- [Work item] Although the data below contains pictures, output only the lines between those holding "Whether you love stitching…" and "50 (this coin).", inclusive, exactly and without those pictures.

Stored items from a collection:
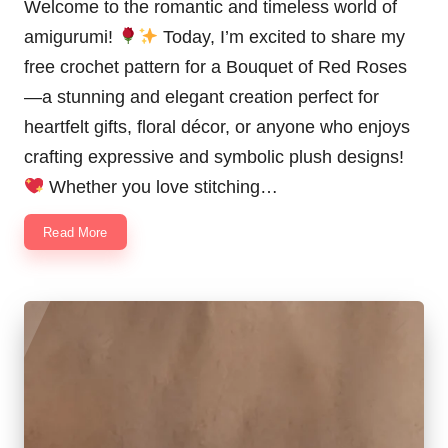
Welcome to the romantic and timeless world of
amigurumi!
Today, I’m excited to share my
free crochet pattern for a Bouquet of Red Roses
—a stunning and elegant creation perfect for
heartfelt gifts, floral décor, or anyone who enjoys
crafting expressive and symbolic plush designs!
Whether you love stitching…
Read More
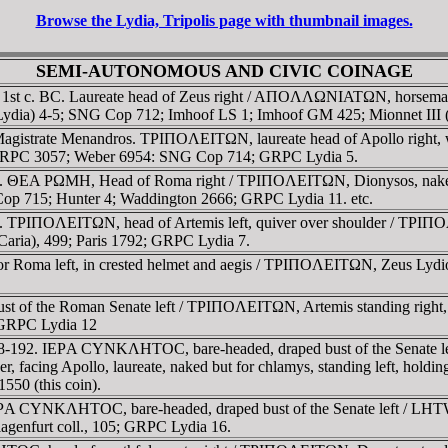
Browse the Lydia, Tripolis page with thumbnail images.
SEMI-AUTONOMOUS AND CIVIC COINAGE
. 1st c. BC. Laureate head of Zeus right / AΠOΛΛΩNIATΩN, horseman 
 (Lydia) 4-5; SNG Cop 712; Imhoof LS 1; Imhoof GM 425; Mionnet III
. Magistrate Menandros. TΡIΠOΛEITΩN, laureate head of Apollo ri
6; RPC 3057; Weber 6954: SNG Cop 714; GRPC Lydia 5.
2. ΘEA ΡΩMH, Head of Roma right / TΡIΠOΛEITΩN, Dionysos, naked, s
p 715; Hunter 4; Waddington 2666; GRPC Lydia 11. etc.
 TΡIΠOΛEITΩN, head of Artemis left, quiver over shoulder / TΡIΠOΛE
aria), 499; Paris 1792; GRPC Lydia 7.
a or Roma left, in crested helmet and aegis / TΡIΠOΛEITΩN, Zeus Lydio
st of the Roman Senate left / TΡIΠOΛEITΩN, Artemis standing right,
; GRPC Lydia 12
38-192. IEΡA CYNKΛHTOC, bare-headed, draped bust of the Senate le
der, facing Apollo, laureate, naked but for chlamys, standing left, ho
50 (this coin).
IEΡA CYNKΛHTOC, bare-headed, draped bust of the Senate left / LHT
lagenfurt coll., 105; GRPC Lydia 16.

- [Your solution]
Whether you love stitching…
Read More
Browse the Lydia, Tripolis page with thumbnail images.
SEMI-AUTONOMOUS AND CIVIC COINAGE
. 1st c. BC. Laureate head of Zeus right / AΠOΛΛΩNIATΩN, horseman 
 (Lydia) 4-5; SNG Cop 712; Imhoof LS 1; Imhoof GM 425; Mionnet III
. Magistrate Menandros. TΡIΠOΛEITΩN, laureate head of Apollo ri
6; RPC 3057; Weber 6954: SNG Cop 714; GRPC Lydia 5.
2. ΘEA ΡΩMH, Head of Roma right / TΡIΠOΛEITΩN, Dionysos, naked, s
p 715; Hunter 4; Waddington 2666; GRPC Lydia 11. etc.
 TΡIΠOΛEITΩN, head of Artemis left, quiver over shoulder / TΡIΠOΛE
aria), 499; Paris 1792; GRPC Lydia 7.
a or Roma left, in crested helmet and aegis / TΡIΠOΛEITΩN, Zeus Lydio
st of the Roman Senate left / TΡIΠOΛEITΩN, Artemis standing right,
; GRPC Lydia 12
38-192. IEΡA CYNKΛHTOC, bare-headed, draped bust of the Senate le
der, facing Apollo, laureate, naked but for chlamys, standing left, ho
50 (this coin).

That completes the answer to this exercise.